Open System Pharmacology (OSP) is a suite of software tools that allow users to build and simulate pharmacokinetic-pharmacodynamic (PK-PD) models of drugs and their effects on the human body. PK-PD models describe how drugs are absorbed, distributed, metabolized, and eliminated by the body and how they interact with biological targets to produce their therapeutic effects.
One of the main applications of OSP is in the field of drug development, where it can be used to predict the pharmacokinetic and pharmacodynamic properties of new compounds before they are tested in humans. This can help to identify the optimal dosing regimens for clinical studies and to assess the potential for drug-drug interactions.
OSP has several advantages as a modeling tool. It is open source, which means it is freely available for anyone to use and modify. It is also modular, allowing users to build models using pre-existing libraries of PK-PD equations and data or to develop their equations and data. Additionally, OSP includes several user-friendly graphical interfaces that make it easy to build, simulate, and visualize PK-PD models.

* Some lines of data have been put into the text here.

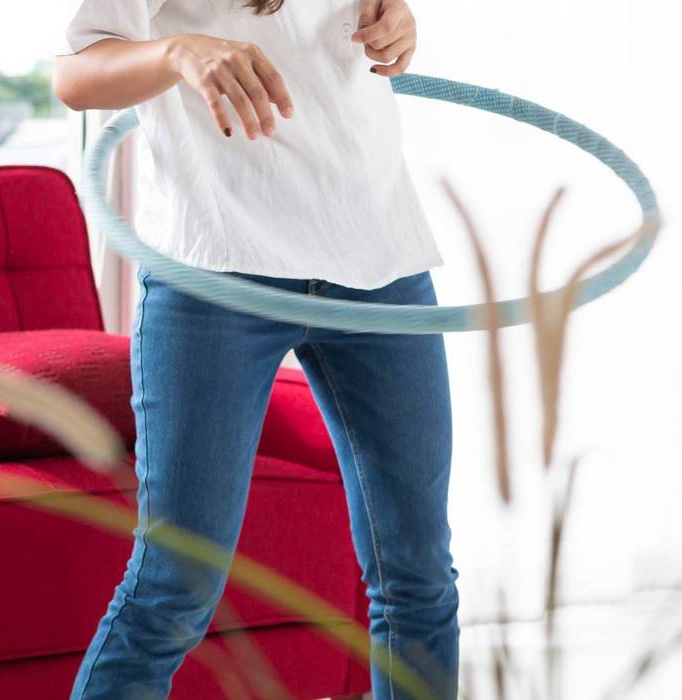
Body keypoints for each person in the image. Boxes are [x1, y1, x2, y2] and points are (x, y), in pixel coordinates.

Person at [55, 1, 458, 698]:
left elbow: (345, 40)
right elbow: (75, 75)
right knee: (175, 585)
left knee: (418, 574)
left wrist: (398, 25)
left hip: (375, 255)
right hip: (215, 266)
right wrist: (176, 51)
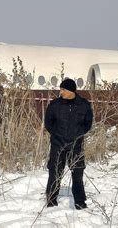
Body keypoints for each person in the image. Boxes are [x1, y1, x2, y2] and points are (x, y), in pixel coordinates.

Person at [44, 78, 93, 209]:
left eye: (63, 89)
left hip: (76, 146)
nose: (61, 92)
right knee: (55, 172)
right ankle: (51, 200)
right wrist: (57, 134)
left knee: (77, 173)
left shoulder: (83, 105)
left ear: (71, 90)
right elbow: (48, 123)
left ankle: (80, 202)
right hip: (58, 145)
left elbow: (88, 123)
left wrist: (78, 134)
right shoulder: (55, 105)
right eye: (61, 89)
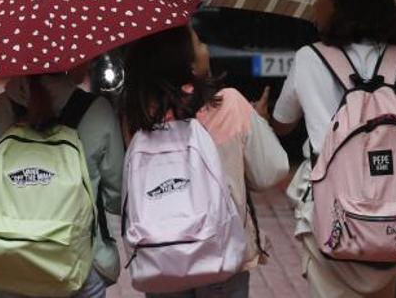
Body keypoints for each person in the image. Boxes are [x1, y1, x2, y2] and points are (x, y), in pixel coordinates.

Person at [269, 0, 396, 298]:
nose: (313, 6)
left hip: (330, 218)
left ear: (338, 3)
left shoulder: (309, 58)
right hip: (394, 219)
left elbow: (282, 122)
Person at [121, 25, 290, 298]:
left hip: (162, 256)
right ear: (189, 64)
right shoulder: (231, 104)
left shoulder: (139, 115)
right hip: (221, 254)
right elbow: (271, 172)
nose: (206, 49)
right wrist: (259, 123)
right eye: (199, 43)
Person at [0, 61, 125, 298]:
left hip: (10, 264)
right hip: (81, 264)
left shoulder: (2, 107)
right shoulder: (96, 110)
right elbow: (118, 196)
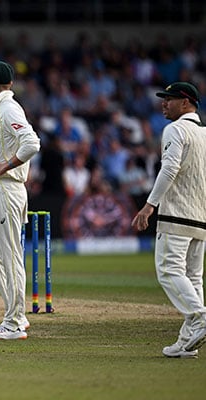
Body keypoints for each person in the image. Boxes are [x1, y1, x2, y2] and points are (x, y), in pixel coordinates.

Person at [131, 81, 206, 358]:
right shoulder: (204, 133)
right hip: (201, 217)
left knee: (168, 270)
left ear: (185, 102)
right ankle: (187, 341)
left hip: (177, 213)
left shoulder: (175, 129)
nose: (164, 103)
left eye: (170, 99)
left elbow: (170, 167)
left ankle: (200, 317)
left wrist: (149, 206)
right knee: (193, 278)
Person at [0, 61, 40, 340]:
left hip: (5, 188)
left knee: (10, 254)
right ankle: (15, 315)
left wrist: (7, 165)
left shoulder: (8, 108)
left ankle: (14, 323)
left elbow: (32, 143)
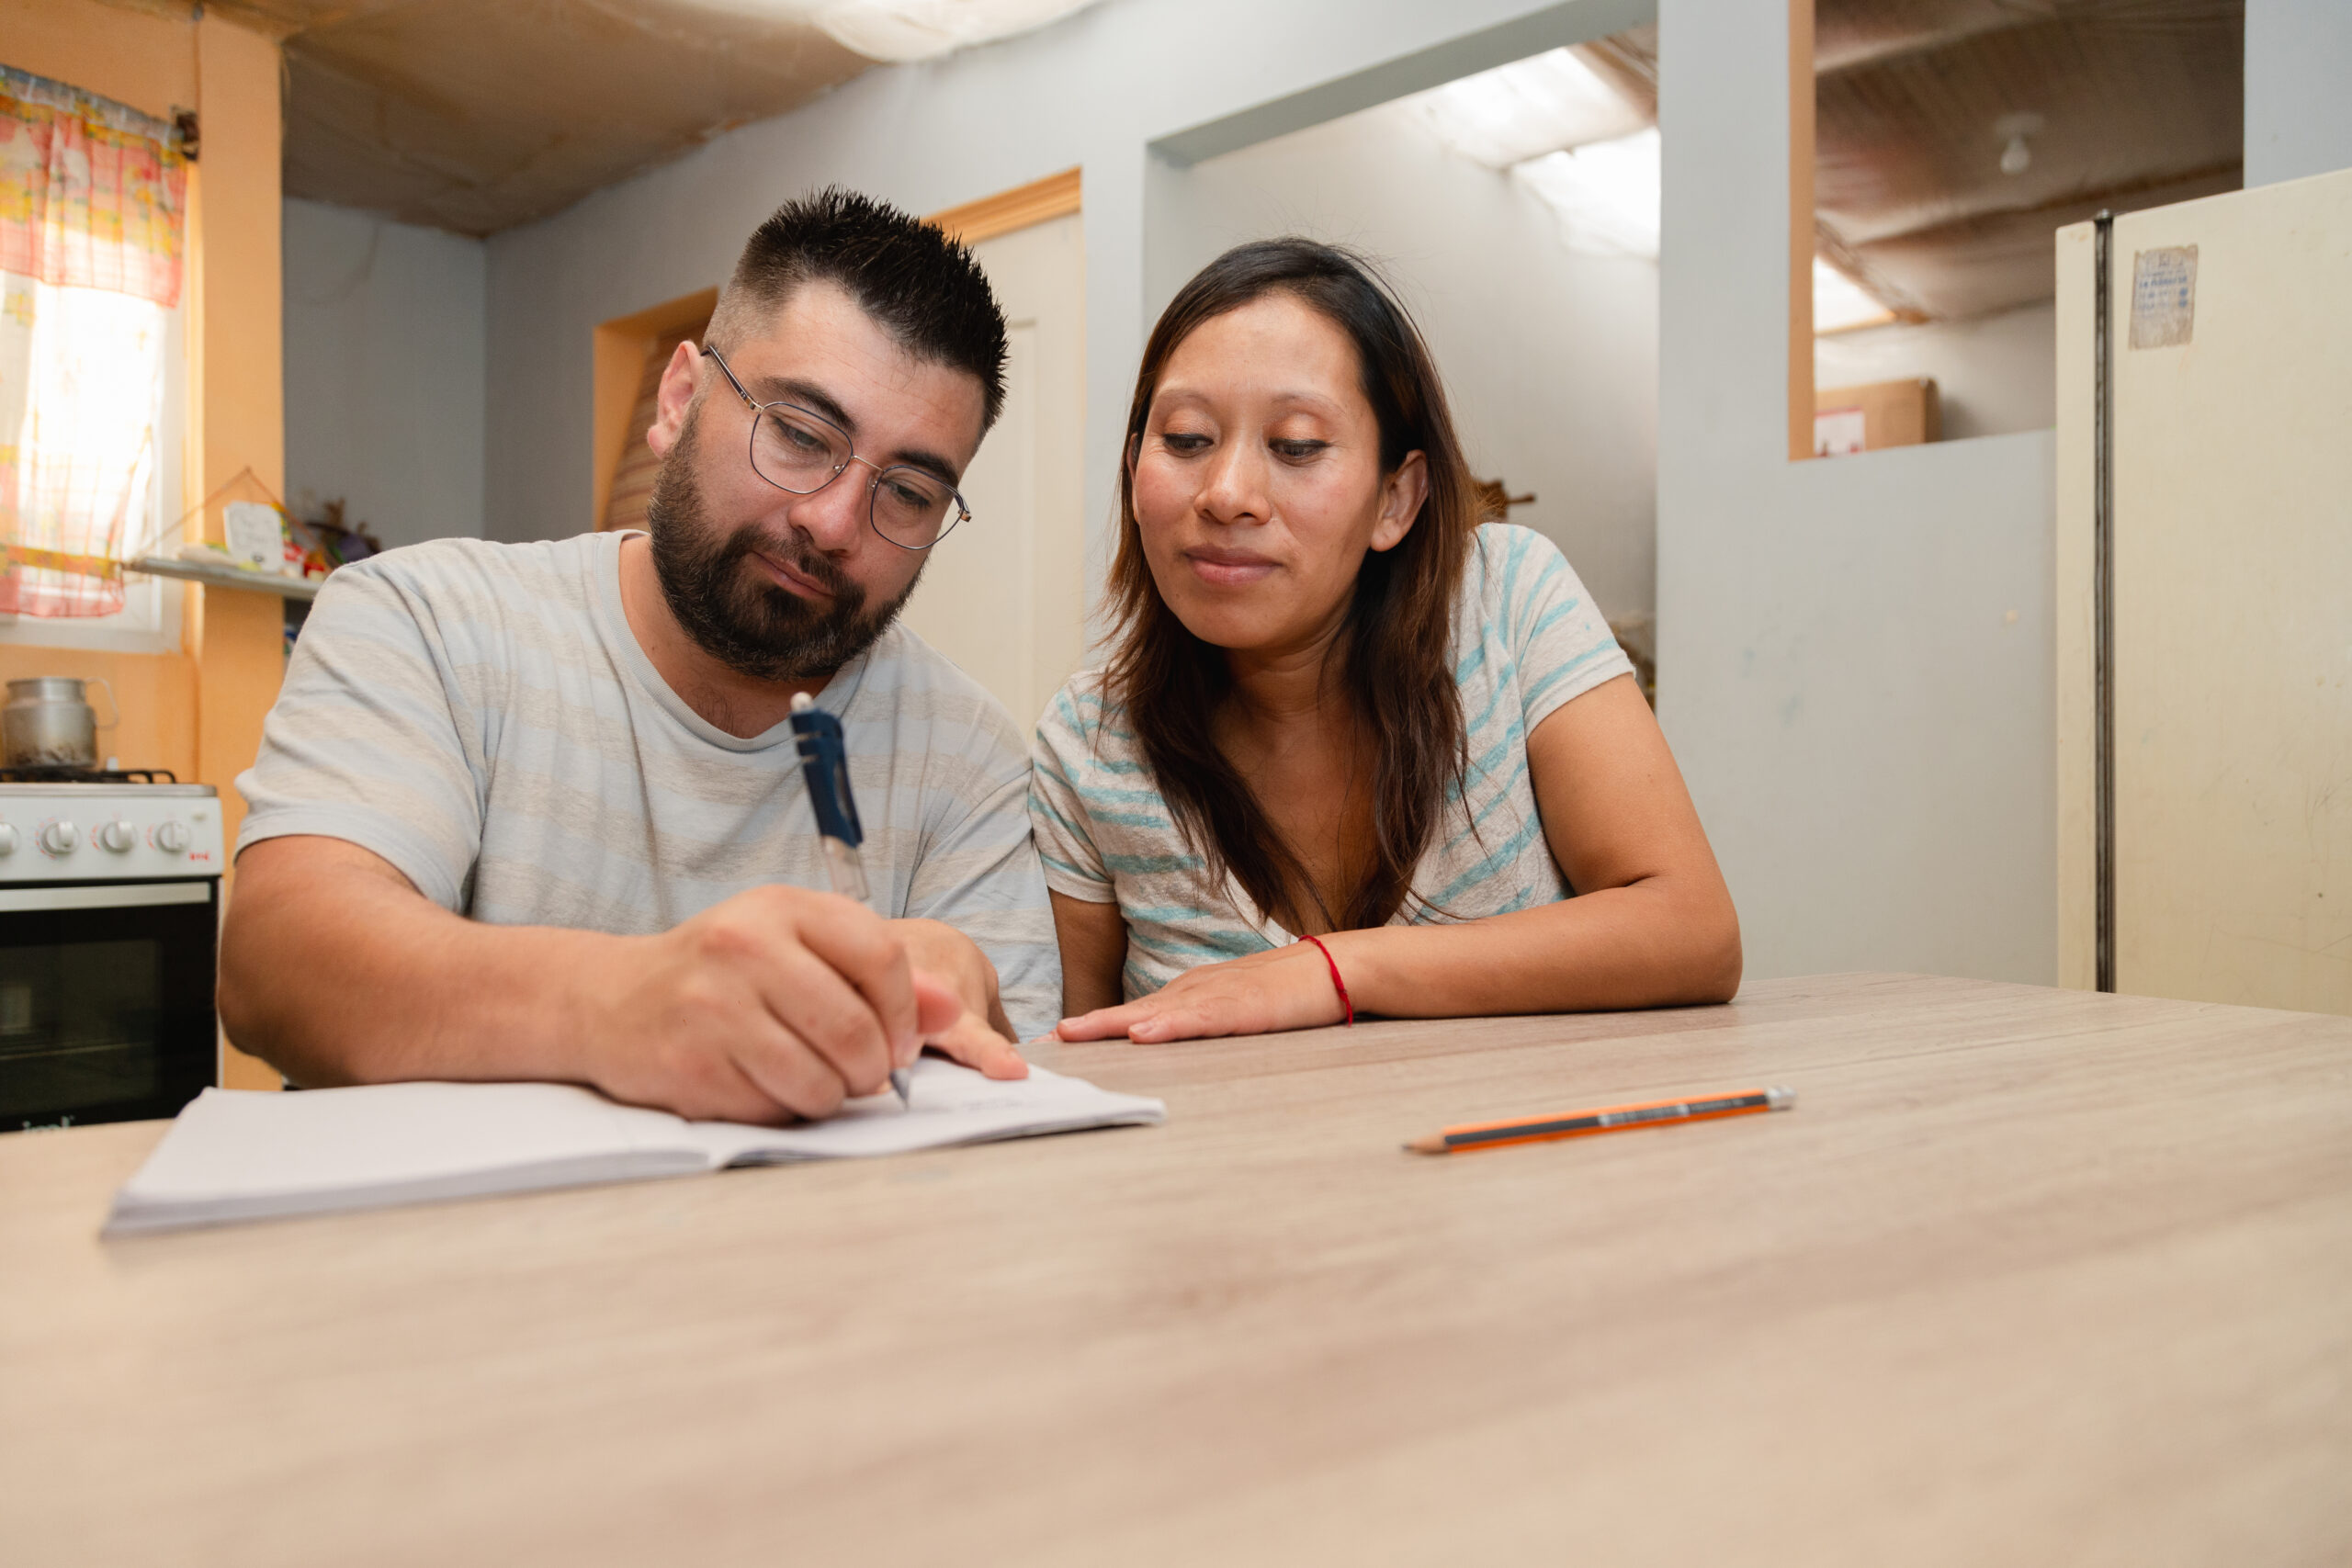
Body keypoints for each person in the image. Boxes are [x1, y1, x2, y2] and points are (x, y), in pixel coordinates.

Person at [220, 188, 1055, 1123]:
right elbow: (275, 965)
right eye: (799, 434)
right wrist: (622, 1001)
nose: (831, 522)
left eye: (906, 492)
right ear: (678, 399)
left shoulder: (967, 751)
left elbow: (1006, 1103)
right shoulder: (427, 619)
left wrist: (963, 987)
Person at [1032, 239, 1739, 1043]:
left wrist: (1332, 971)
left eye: (1296, 445)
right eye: (1187, 439)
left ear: (1395, 499)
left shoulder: (1507, 602)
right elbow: (1078, 1062)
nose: (1227, 494)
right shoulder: (1088, 745)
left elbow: (1694, 930)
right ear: (1133, 471)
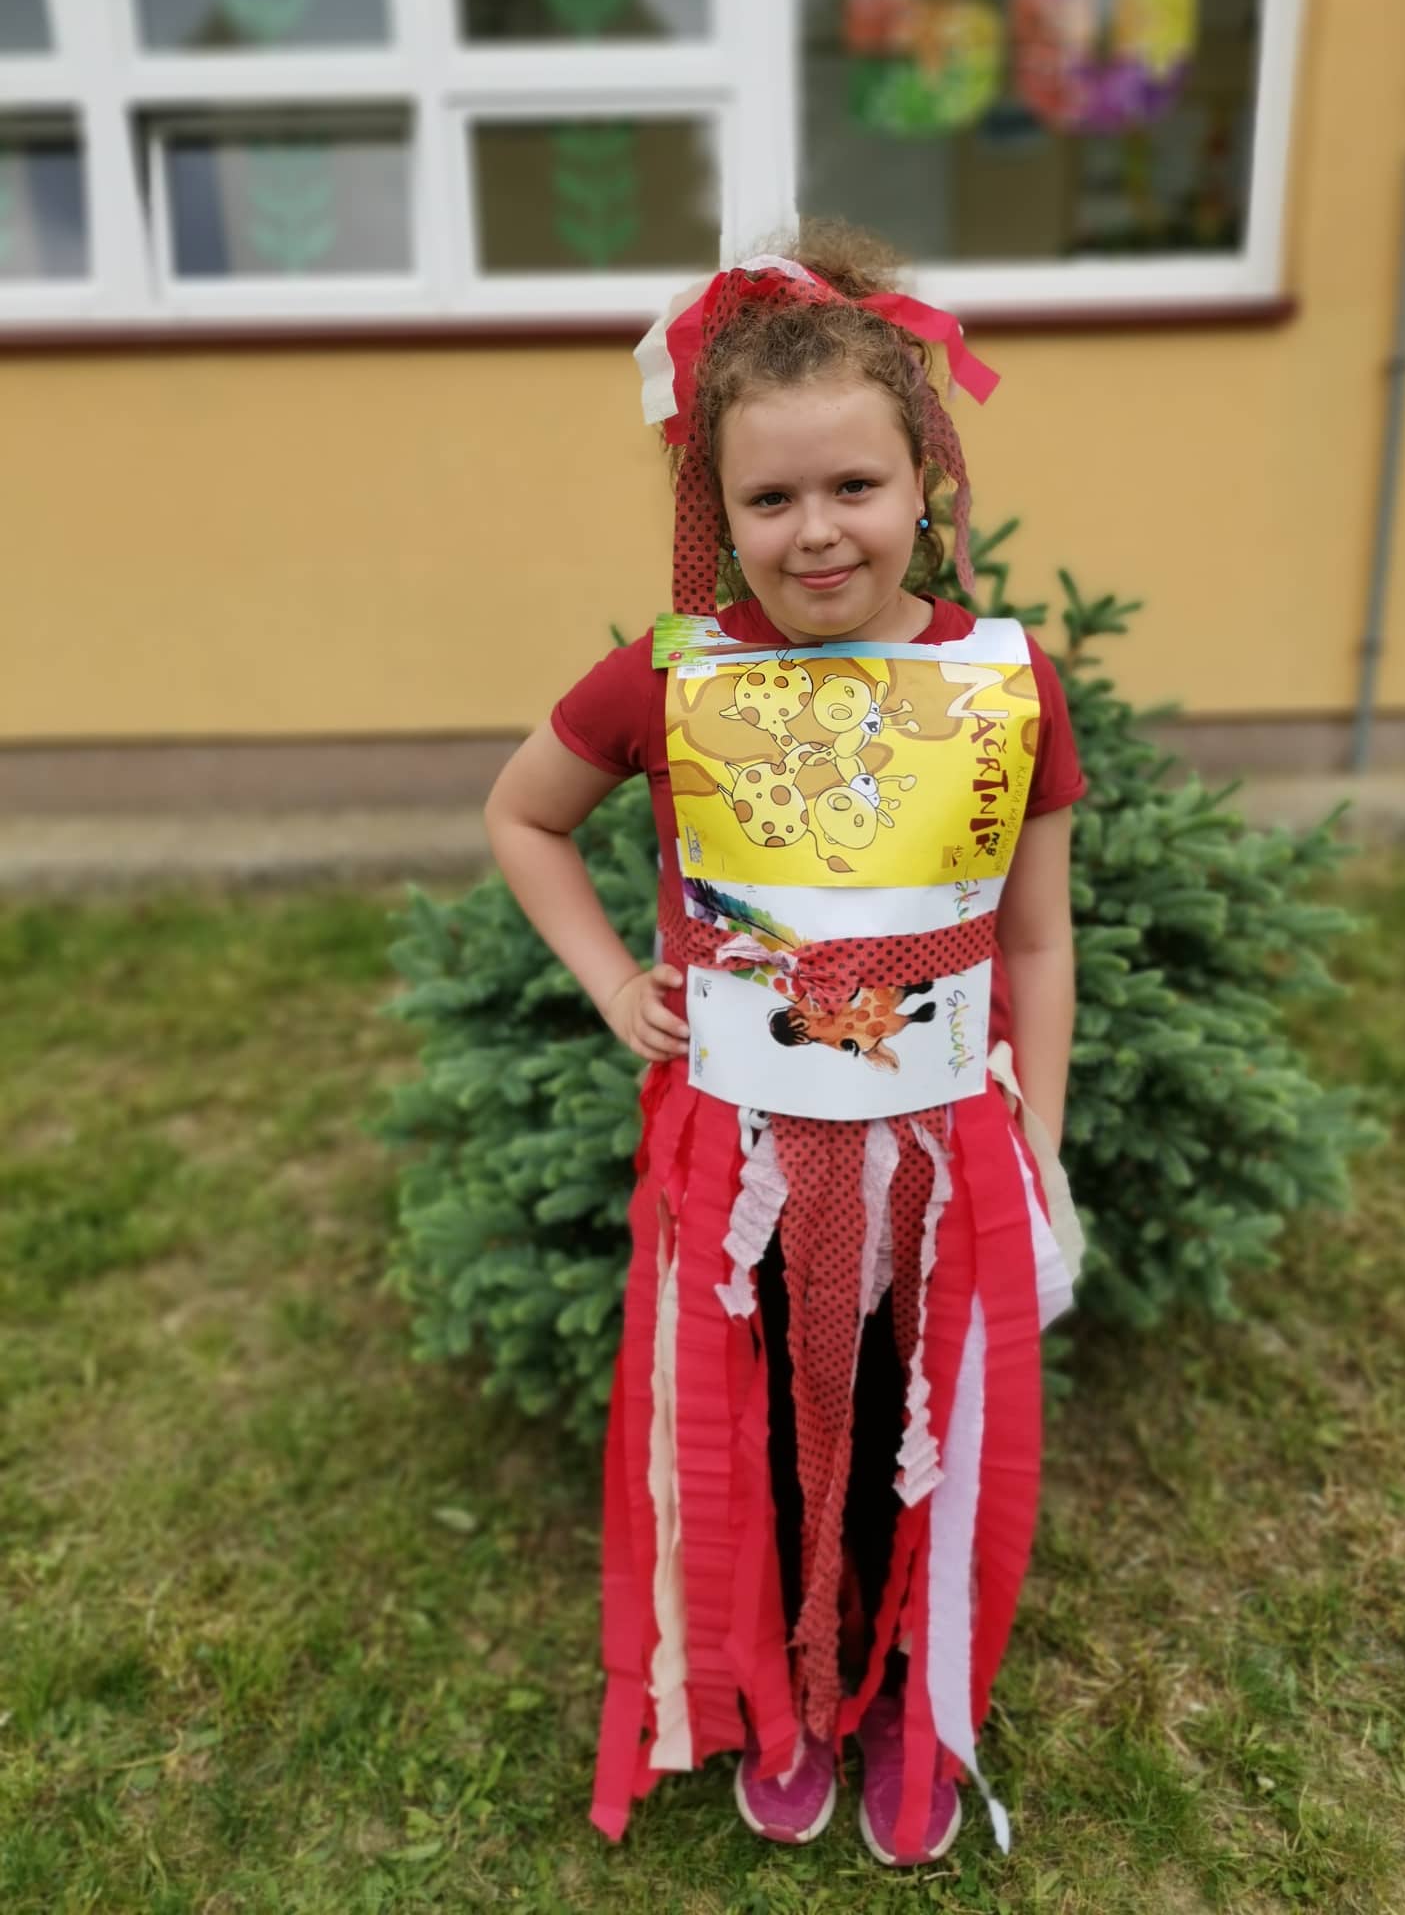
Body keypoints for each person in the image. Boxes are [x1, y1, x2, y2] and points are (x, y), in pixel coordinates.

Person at [483, 223, 1087, 1867]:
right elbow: (524, 816)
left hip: (937, 1157)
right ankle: (781, 1690)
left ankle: (898, 1686)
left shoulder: (1004, 683)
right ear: (719, 506)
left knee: (911, 1424)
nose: (816, 530)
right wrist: (616, 985)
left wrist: (1040, 1131)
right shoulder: (669, 678)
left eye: (855, 486)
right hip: (739, 1153)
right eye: (770, 498)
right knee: (756, 1431)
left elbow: (1037, 935)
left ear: (923, 479)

There are also some limitations to consider when using OSP. One limitation is that the accuracy of PK-PD models depends on the quality and completeness of the data used to build them. This can be challenging when working with complex systems such as the human body, where data can be challenging to obtain or may be limited in some areas. Additionally, PK-PD models are necessarily simplifications of reality and may only capture some of the complexity and variability of drug effects in the human body.
Several studies have been published on the use of PK-Sim and MoBI in the scientific literature. For example, a study published in the journal “Clinical Pharmacology and Therapeutics” in 2016 used PK-Sim to model the pharmacokinetics of the anticancer drug sunitinib in patients with renal impairment (Kidney disease). The study found that PK-Sim could accurately predict the pharmacokinetics of sunitinib in these patients and that the predictions were in good agreement with the observed data.
Another study published in the journal “Drug Metabolism and Disposition” in 2017 used MoBI to predict the pharmacokinetic and pharmacodynamic interactions between the anti-diabetic drug metformin and the anti-inflammatory drug celecoxib. The study found that MoBI could accurately predict the drug-drug interaction between these two drugs and that the predictions agreed with the observed data.
Overall, OSP helps build and simulate PK-PD models in drug development and other applications. Its open-source nature and modular design make it flexible and adaptable to various modeling needs. However, it is essential to recognize the limitations of PK-PD modeling and use these models’ results with caution.